**Exercise goal**
Using the string "these" as the key, pull each matching line out of the records below.

§ §

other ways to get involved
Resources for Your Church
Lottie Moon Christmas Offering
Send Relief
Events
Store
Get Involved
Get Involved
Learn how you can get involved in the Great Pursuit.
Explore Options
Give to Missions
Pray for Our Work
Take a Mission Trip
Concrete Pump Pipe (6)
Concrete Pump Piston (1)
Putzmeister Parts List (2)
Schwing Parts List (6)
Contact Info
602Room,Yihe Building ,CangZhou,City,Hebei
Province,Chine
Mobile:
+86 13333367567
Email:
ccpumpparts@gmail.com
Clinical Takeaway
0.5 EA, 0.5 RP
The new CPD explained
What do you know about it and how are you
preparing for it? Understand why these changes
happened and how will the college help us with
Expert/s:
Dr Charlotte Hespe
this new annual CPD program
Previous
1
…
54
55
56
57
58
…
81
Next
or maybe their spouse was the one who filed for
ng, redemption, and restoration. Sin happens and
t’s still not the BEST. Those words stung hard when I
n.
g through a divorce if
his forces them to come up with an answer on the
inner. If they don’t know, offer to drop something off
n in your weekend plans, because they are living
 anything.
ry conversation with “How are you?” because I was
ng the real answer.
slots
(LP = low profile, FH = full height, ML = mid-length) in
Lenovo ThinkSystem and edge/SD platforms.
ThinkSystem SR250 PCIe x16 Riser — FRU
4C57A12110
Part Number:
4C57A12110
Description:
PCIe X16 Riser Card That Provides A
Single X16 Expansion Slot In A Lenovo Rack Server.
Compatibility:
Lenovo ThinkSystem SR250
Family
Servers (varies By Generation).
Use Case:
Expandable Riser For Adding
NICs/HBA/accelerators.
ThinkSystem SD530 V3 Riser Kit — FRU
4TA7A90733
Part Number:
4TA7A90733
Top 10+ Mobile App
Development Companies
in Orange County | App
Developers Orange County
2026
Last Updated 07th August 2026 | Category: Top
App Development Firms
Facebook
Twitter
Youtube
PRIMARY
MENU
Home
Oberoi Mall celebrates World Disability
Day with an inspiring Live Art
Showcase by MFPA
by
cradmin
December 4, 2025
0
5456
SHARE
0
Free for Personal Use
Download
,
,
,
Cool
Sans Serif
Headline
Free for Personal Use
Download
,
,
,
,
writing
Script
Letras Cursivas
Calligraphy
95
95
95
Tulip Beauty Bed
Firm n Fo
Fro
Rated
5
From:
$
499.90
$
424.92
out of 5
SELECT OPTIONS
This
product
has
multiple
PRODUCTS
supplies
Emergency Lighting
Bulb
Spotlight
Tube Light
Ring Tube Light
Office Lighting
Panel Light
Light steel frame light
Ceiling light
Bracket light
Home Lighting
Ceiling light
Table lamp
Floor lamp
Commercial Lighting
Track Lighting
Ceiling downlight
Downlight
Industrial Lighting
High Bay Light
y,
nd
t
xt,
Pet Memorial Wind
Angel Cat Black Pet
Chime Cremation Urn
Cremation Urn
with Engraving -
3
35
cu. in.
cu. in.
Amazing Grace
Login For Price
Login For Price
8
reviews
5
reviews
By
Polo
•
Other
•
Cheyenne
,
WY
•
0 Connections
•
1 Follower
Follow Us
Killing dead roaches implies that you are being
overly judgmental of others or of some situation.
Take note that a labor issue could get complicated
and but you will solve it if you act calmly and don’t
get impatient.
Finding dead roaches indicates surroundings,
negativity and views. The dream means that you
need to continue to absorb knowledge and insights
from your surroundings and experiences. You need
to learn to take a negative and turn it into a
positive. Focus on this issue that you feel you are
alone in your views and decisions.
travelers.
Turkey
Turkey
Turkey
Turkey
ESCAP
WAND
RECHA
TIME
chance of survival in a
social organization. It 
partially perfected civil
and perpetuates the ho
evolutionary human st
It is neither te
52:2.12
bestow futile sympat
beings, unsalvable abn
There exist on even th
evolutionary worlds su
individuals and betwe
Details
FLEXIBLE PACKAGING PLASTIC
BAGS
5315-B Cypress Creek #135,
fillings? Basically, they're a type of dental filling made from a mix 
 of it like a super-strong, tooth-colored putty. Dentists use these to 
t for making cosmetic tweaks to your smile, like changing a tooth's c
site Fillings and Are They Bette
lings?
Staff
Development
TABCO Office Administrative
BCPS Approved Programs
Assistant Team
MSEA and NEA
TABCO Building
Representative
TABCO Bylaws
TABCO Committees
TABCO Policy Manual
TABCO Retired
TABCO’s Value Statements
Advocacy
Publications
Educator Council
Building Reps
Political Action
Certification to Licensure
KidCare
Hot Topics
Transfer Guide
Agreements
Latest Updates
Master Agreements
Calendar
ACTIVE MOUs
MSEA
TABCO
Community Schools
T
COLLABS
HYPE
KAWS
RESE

§ §

**Answer for this exercise**
preparing for it? Understand why these changes
 of it like a super-strong, tooth-colored putty. Dentists use these to 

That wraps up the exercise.